First is passion for progress. We must encompass passion in moving the industry and our city forward. We will continue to engage in major infrastructure projects and carry on with the multi-pronged approach to increase land supply. To meet the needs of our growing and ageing population, we task ourselves to supply 460,000 housing units in 10 years and implement the 10-Year Hospital Development Plan. These initiatives will bring the Government’s estimated capital works expenditure to nearly $80 billion per annum in the next few years and provide new impetus to the industry. Of course, we will need the approval of the Legislative Council for the projects to be pursued as planned. We understand the concern of the industry about the project delays owing to hiccups in the approval process. The Government is working closely with the Legislative Council to resolve the problem and expedite the process.

 

Passion for Innovation

Second is passion for innovation. We should maintain our passion for innovation for it forms the basis of sustainable growth of the industry and our community. We encourage our professionals to keep abreast of innovative developments in the industry and apply new technologies on our worksites. ATAL has been a good role model as demonstrated by its projects. The Government is also taking the lead in this regard. As mentioned in this year’s Policy Address, we will actively seek to require government consultants and contractors to use Building Information Modelling technology in major capital works projects from next year onwards.

 

We are also pleased to note that the industry has begun to use robotic technology to aid construction workers. We appreciate the Construction Industry Council’s effort to establish the Construction Innovation and Technology Application Centre to provide information on the latest construction technologies. I do hope that industry practitioners could make the best use of the resources to enhance their productivity and safety performance.

 

Passion for Safety

Third is passion for safety. While pushing for progress and innovation, we must maintain our commitment to work safety.

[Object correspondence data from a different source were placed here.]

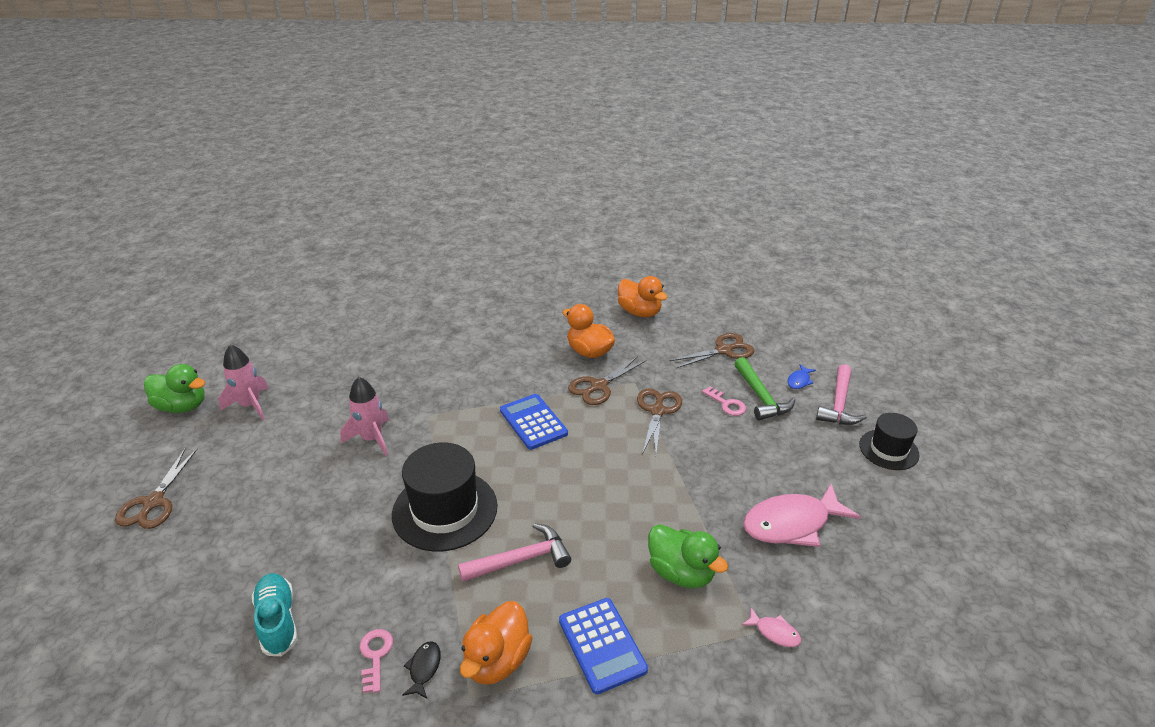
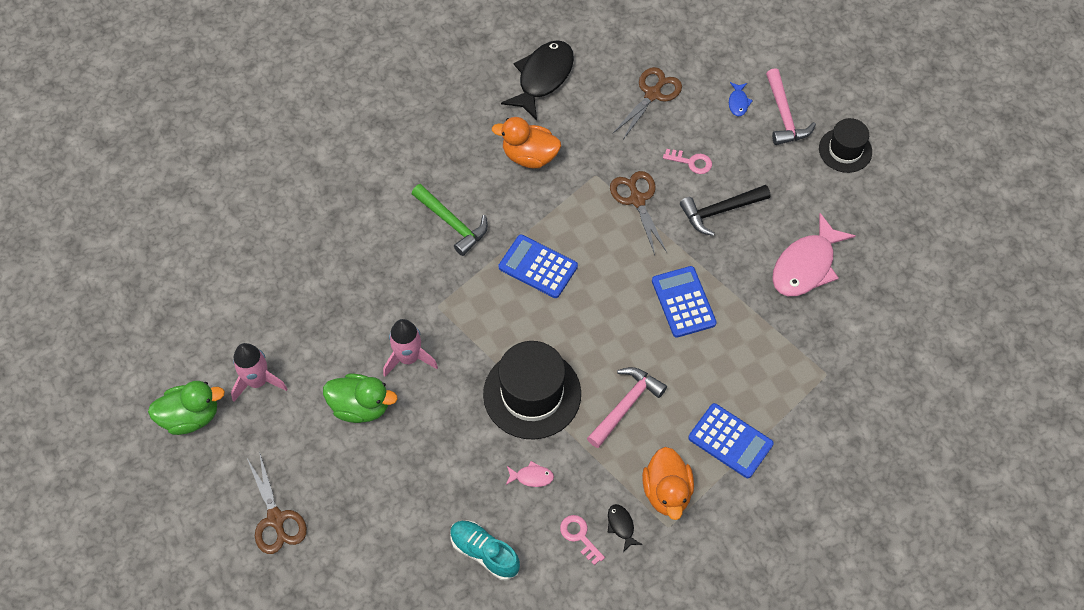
camera: 30 degrees left, 25 degrees up
(598, 386) = (567, 196): brown scissors -> none
(639, 312) = (543, 78): orange duck -> black fish
(643, 501) = (683, 302): none -> blue calculator
(681, 572) = (750, 353): green duck -> green duck (360, 406)
(730, 447) = (720, 211): none -> black hammer
(760, 397) = (715, 139): green hammer -> green hammer (452, 223)
(774, 632) = (839, 367): pink fish -> pink fish (531, 477)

Since my time as the Secretary for Labour & Welfare, enhancing safety at work at all levels of the construction sector has been close to my heart and one of my key concerns. ATAL’s reputation for work safety has won multiple awards under the Construction Safety Promotional Campaign. I know that I can count on ATAL to uphold the highest safety standards.

 

Passion for the Environment

Last but not least comes passion for the environment. With climate change as a major threat, we must bear in mind passion for our environment in planning developments. As the historic Paris Agreement came into effect last November, the Government has set up the high-level Steering Committee on Climate Change chaired by the Chief Secretary for Administration to co-ordinate efforts in combating climate change and achieving carbon reduction targets. After months of hard work, we have recently announced Hong Kong’s Climate Action Plan 2030+. Our target is to reduce Hong Kong’s carbon intensity by 65%to 70% by 2030 compared with the 2005 level. In our strategic territorial plan “Hong Kong 2030+”, we have proposed a smart, green and resilient city strategy permeating all aspects of the built environment.

 

To enhance international efforts and co-ordination in promoting green building practices, Hong Kong will host the World Sustainable Built Environment Conference in June. Echoing ATAL’s slogan, we will continue to engineer breakthroughs with passion for progress, innovation, safety and our environment. With your support, we will strive towards the common vision of building Hong Kong into a liveable, competitive and sustainable Asia’s world city.

 

Chief Secretary Matthew Cheung gave these remarks at the 40th anniversary dinner of ATAL Engineering Group on February 9.